Social Norms and the Revelation Principle
Suppose that some agent i perfectly observe the value taken by some random variable g E [0, 1]. We may assume that g captures one of i’s personal attributes that affects her physical state and capacity, i.e., the degree of pain she is feeling and her ability to work. Agent i can send a message m(g) to an agent j about the value of g; more specifically, i can signal to j whether the actual value of g is above some threshold g* (by default, if i doesn’t send an explicit message, it is common knowledge that the implicit message is m(g) < g*).
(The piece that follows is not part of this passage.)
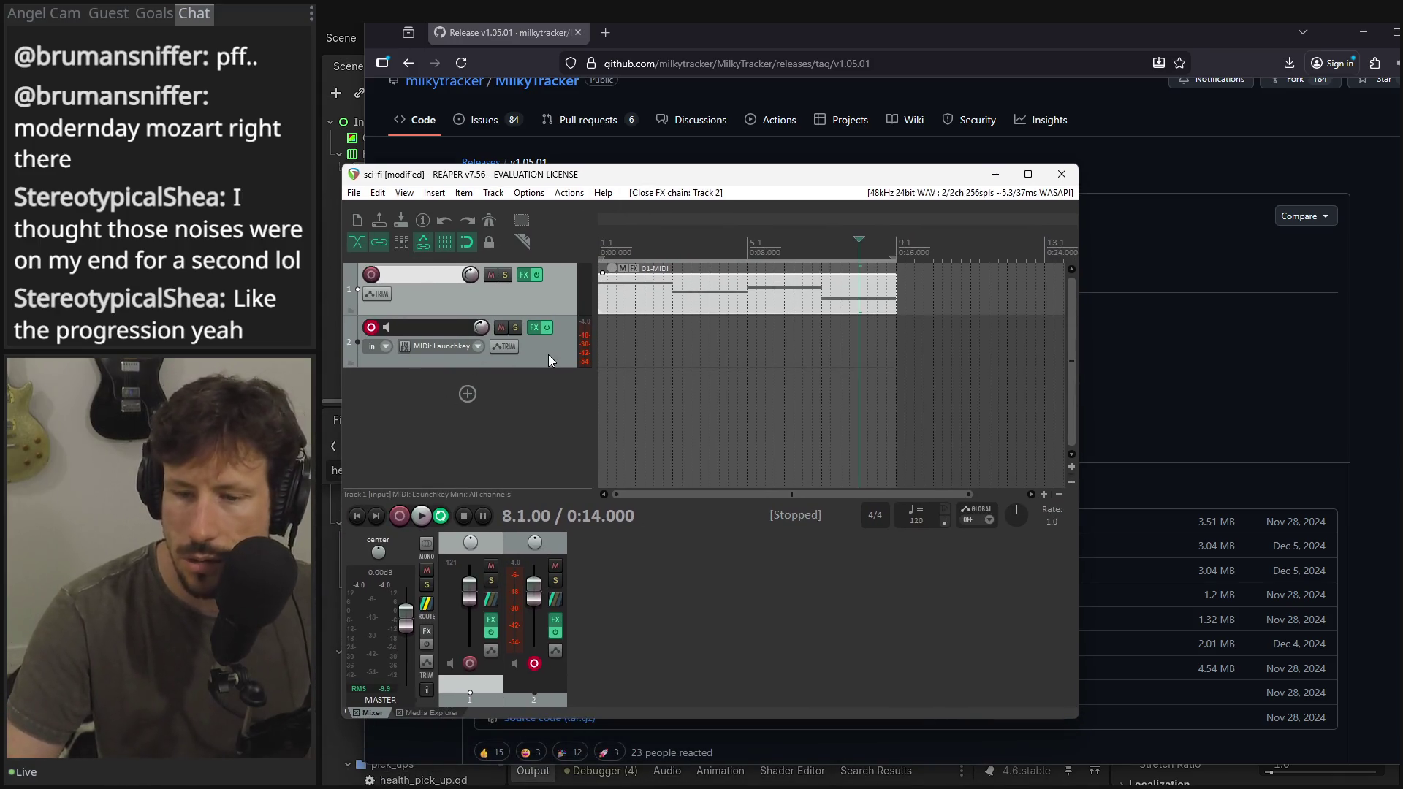
- Play the sci-fi project briefly, stop it, and start a new Firefox tab
{"action": "key", "text": "space"}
If m(g) > g*, agent j has two options at his disposal. He can either grant i a temporary paid leave L or ask i to continue to provide the same level of effort at work NL. If m(g) < g*, j has no decision to make and NL automatically prevails. Suppose that if g > g*, then j is indifferent between choosing L and NL. However, if g < g* then j strictly prefers NL to L. Assume for the moment that i prefers L to NL for all values of g. If follows that i’s dominant strategy is t send a message m(g) > g* irrespective of the actual value of g. The message m is then anything but cheap talk. That means that it gives agent j no new information. Independently of j’s prior belief about the distribution of g along the [0, 1] interval, j will then choose NL. This is a fairly bad outcome because if i could truthfully reveal her private signal, j would have no reason to refuse to grant a temporary paid leave in case g is indeed above the threshold.
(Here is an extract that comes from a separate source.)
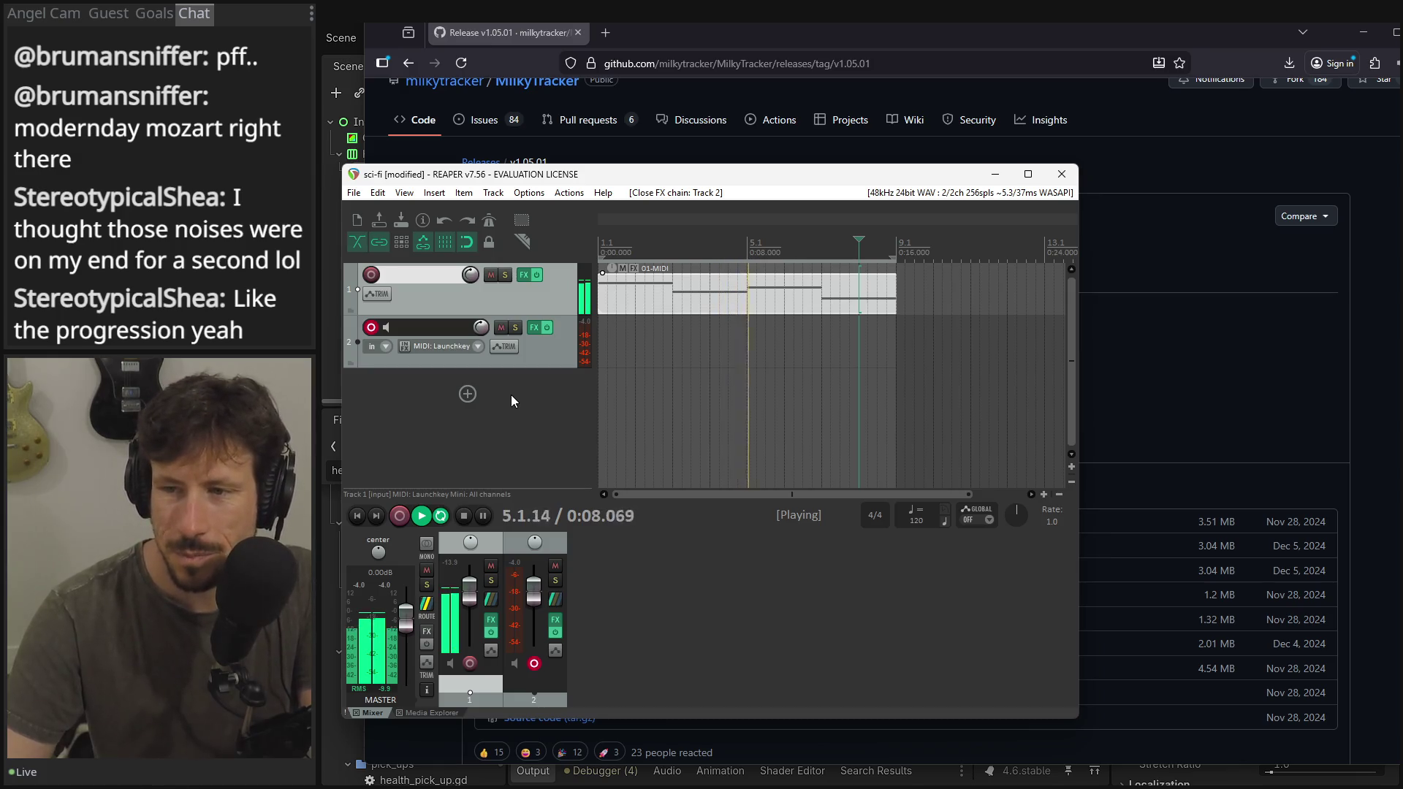
{"action": "key", "text": "space"}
However, suppose now that there is social norm N prevailing in the community in which i is involved. In this community, it is common knowledge that sending a message m(g) > g* is socially inappropriate. Moreover, if such a message is sent to j, it is common knowledge that any other agent k who is a member of the community will receive it. Assume finally that everything else equals, i prefers to avoid sending a message m(g) > g*, i.e. sending such a message is costly, and that this is common knowledge. Denote such a cost c.
Hence, if j receives a message m(g) > g* from i, that means that i is willing to bear the associated cost c. If the cost is sufficiently high, an agent who has received a private signal g < g* may prefer avoiding bearing the cost c because the marginal gain of obtaining L rather than NL does not cover it. If g > g* however, c is more than covered by the marginal gain. If it is common knowledge, when j receives a message m(g) > g*, he knows that g > g* and he can rationally choose NL. Knowing this, i will send m(g) > g* if and only if g > g*. In this community, the norm N permits the implementation of an incentive-compatible direct revelation mechanism. At the (separating) equilibrium, each agent i truthfully reveals her private signal.
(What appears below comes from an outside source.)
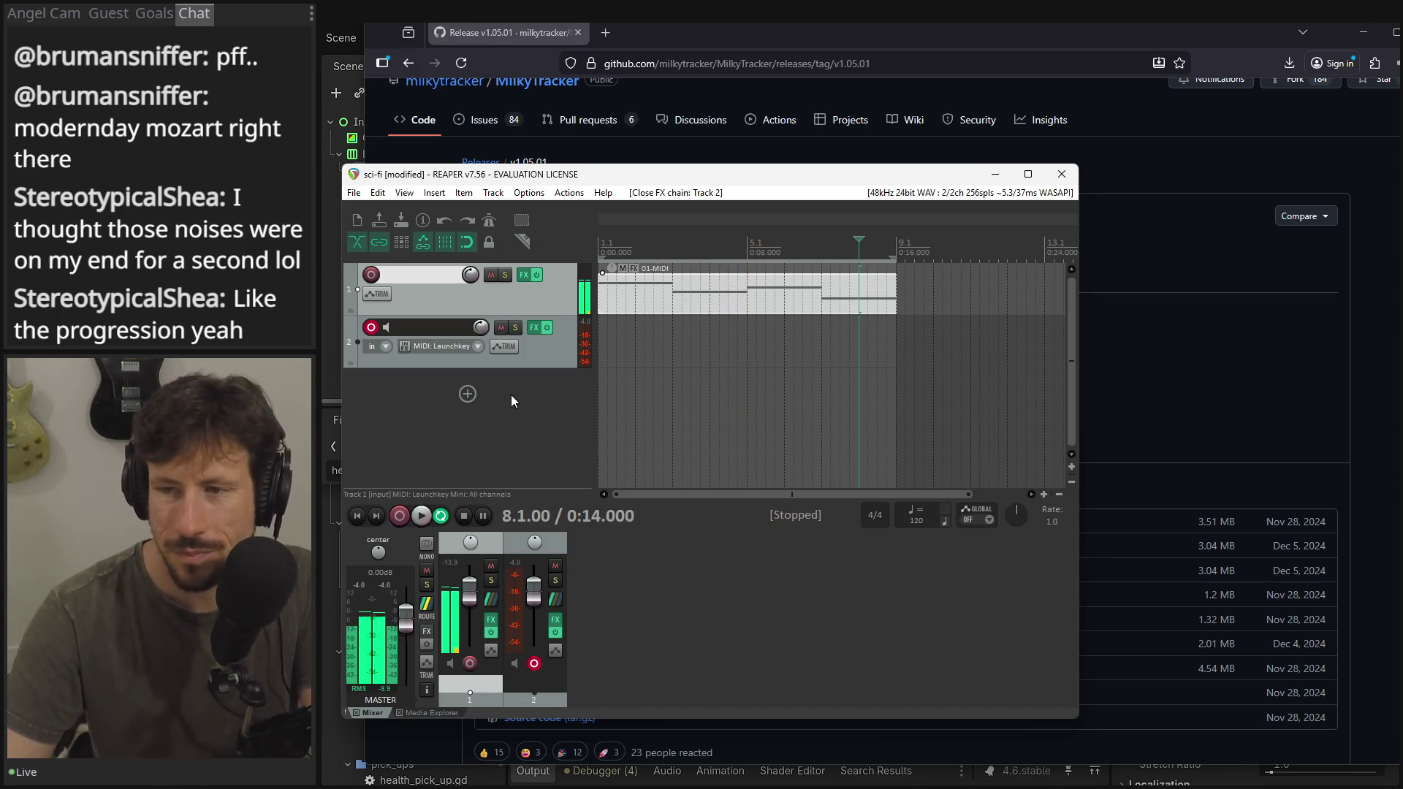
{"action": "left_click", "coordinate": [605, 33]}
This simple model of (norm-based) mechanism design has many applications. It seems to apply for instance to the issue of the so-called “menstrual leave” which is currently debated in Spain. In this case, as in others, there are obviously complications not captured by the model (think of the worry that it may encourage ex ante discrimination against people more likely to receive a private signal g > g*). But consider also the counterintuitive implication: any “progressive” attempt to dislodge the social norm N by encouraging more open communication about issues that are more or less taboo would hinder the revelation mechanism.